[What to do]:
Repeat exactly, and only, the lines from the line containing "- board game [276,429,398,482]" through the last line of the records below, including both.

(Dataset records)
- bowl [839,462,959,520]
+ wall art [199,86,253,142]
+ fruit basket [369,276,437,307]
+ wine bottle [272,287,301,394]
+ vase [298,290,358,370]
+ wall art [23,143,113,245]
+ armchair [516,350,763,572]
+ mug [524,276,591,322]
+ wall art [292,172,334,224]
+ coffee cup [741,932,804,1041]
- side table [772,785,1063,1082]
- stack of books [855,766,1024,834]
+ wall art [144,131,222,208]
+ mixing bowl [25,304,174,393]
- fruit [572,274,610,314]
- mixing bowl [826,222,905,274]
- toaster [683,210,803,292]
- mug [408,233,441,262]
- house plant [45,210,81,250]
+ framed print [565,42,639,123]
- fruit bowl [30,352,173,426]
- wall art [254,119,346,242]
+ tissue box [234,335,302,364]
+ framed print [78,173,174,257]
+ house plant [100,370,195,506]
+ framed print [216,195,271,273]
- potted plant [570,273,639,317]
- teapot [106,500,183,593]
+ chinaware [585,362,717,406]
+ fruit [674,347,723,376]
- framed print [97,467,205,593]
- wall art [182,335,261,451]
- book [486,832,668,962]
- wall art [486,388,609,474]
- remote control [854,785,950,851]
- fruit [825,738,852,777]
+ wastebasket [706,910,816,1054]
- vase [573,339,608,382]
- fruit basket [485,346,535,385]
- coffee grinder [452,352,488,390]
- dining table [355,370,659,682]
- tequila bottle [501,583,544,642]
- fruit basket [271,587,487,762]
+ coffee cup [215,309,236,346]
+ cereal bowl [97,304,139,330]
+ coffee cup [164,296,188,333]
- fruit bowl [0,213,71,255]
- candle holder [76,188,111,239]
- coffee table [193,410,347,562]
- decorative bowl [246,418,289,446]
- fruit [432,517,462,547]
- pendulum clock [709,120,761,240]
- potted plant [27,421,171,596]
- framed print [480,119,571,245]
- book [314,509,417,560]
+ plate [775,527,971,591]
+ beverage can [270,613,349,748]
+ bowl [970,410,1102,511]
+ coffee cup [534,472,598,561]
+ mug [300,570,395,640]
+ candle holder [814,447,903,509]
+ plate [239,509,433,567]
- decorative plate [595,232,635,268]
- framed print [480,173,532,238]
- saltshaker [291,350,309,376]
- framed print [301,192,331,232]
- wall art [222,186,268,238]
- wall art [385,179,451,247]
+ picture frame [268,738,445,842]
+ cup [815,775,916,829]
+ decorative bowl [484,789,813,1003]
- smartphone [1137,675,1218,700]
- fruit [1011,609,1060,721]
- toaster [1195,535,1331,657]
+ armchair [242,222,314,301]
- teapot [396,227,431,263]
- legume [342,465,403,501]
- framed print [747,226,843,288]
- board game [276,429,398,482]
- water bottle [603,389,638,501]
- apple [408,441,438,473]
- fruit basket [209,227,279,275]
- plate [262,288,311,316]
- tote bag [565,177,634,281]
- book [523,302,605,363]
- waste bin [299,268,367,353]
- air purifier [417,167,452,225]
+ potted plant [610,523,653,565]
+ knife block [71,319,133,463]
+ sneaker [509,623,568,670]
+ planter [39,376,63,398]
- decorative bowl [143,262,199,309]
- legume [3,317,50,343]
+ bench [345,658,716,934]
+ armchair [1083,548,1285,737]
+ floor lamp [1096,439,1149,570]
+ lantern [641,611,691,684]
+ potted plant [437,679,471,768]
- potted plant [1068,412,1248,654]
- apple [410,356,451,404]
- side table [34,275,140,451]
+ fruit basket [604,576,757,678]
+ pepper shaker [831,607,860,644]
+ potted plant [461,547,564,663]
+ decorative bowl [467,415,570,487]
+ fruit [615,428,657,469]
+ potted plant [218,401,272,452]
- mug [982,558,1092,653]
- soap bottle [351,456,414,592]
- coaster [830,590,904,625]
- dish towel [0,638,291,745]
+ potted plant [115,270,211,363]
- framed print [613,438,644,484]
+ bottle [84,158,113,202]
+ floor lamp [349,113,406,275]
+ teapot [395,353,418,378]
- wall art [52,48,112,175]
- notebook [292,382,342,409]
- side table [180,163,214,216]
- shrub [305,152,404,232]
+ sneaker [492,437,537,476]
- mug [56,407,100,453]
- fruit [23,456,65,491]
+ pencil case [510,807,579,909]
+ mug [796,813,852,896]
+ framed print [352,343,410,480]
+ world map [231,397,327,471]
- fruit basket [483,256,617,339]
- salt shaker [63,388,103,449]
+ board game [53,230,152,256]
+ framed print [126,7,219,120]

[Task answer]:
- board game [276,429,398,482]
- water bottle [603,389,638,501]
- apple [408,441,438,473]
- fruit basket [209,227,279,275]
- plate [262,288,311,316]
- tote bag [565,177,634,281]
- book [523,302,605,363]
- waste bin [299,268,367,353]
- air purifier [417,167,452,225]
+ potted plant [610,523,653,565]
+ knife block [71,319,133,463]
+ sneaker [509,623,568,670]
+ planter [39,376,63,398]
- decorative bowl [143,262,199,309]
- legume [3,317,50,343]
+ bench [345,658,716,934]
+ armchair [1083,548,1285,737]
+ floor lamp [1096,439,1149,570]
+ lantern [641,611,691,684]
+ potted plant [437,679,471,768]
- potted plant [1068,412,1248,654]
- apple [410,356,451,404]
- side table [34,275,140,451]
+ fruit basket [604,576,757,678]
+ pepper shaker [831,607,860,644]
+ potted plant [461,547,564,663]
+ decorative bowl [467,415,570,487]
+ fruit [615,428,657,469]
+ potted plant [218,401,272,452]
- mug [982,558,1092,653]
- soap bottle [351,456,414,592]
- coaster [830,590,904,625]
- dish towel [0,638,291,745]
+ potted plant [115,270,211,363]
- framed print [613,438,644,484]
+ bottle [84,158,113,202]
+ floor lamp [349,113,406,275]
+ teapot [395,353,418,378]
- wall art [52,48,112,175]
- notebook [292,382,342,409]
- side table [180,163,214,216]
- shrub [305,152,404,232]
+ sneaker [492,437,537,476]
- mug [56,407,100,453]
- fruit [23,456,65,491]
+ pencil case [510,807,579,909]
+ mug [796,813,852,896]
+ framed print [352,343,410,480]
+ world map [231,397,327,471]
- fruit basket [483,256,617,339]
- salt shaker [63,388,103,449]
+ board game [53,230,152,256]
+ framed print [126,7,219,120]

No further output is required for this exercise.